Grangeville is a larger town, located 17 miles north of White Bird on (new) Highway 95. My first surprise when I drove up to Grangeville after I arrived in the area was a sign pointing west to Tolo Lake, about 5 miles away. It was at that lake where remains of Columbian mammoths were found when the lake was being worked on by volunteers for “fishing and wildlife improvements” in 1994. Experts were brought in and the lake was drained. Many skeletal remains were found and it is one of the largest Columbian mammoth “graveyards” to be discovered in the United States.
Male Columbian mammoths were about 14 feet tall and 17 feet long and were believed to have weighed about 10 tons. My first encounter with mammoth research was when I visited “The Mammoth Site” in South Dakota back in 2017.
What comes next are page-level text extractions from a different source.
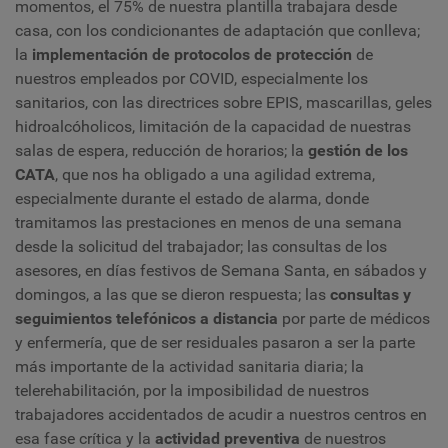
momentos, el 75% de nuestra plantilla trabajara desde
casa, con los condicionantes de adaptación que conlleva;
la
implementación de protocolos de protección
de
nuestros empleados por COVID, especialmente los
sanitarios, con las directrices sobre EPIS, mascarillas, geles
hidroalcóholicos, limitación de la capacidad de nuestras
salas de espera, reducción de horarios; la
gestión de los
CATA
, que nos ha obligado a una agilidad extrema,
especialmente durante el estado de alarma, donde
tramitamos las prestaciones en menos de una semana
desde la solicitud del trabajador; las consultas de los
asesores, en días festivos de Semana Santa, en sábados y
domingos, a las que se dieron respuesta; las
consultas y
seguimientos telefónicos a distancia
por parte de médicos
y enfermería, que de ser residuales pasaron a ser la parte
más importante de la actividad sanitaria diaria; la
telerehabilitación, por la imposibilidad de nuestros
trabajadores accidentados de acudir a nuestros centros en
esa fase crítica y la
actividad preventiva
de nuestros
Tolo Lake was later refilled with water and is now a “protected site” pending the receipt of more funds to continue the research. I drove out to the lake but there is nothing there to see except a few signs discussing the findings. There is a building behind the Grangeville Chamber of Commerce Visitor Center downtown which houses a full-size replica of a Columbian mammoth skeleton:
(Photo credit: blog.goodsam.com)
I took some photos of my own but the display is surrounded by glass and it reflected the outdoor scenery behind me. Signage at the display suggested returning at night to get better photos when the display is lit up from inside the building but I try not to go out at night when I am traveling in areas with which I am not familiar.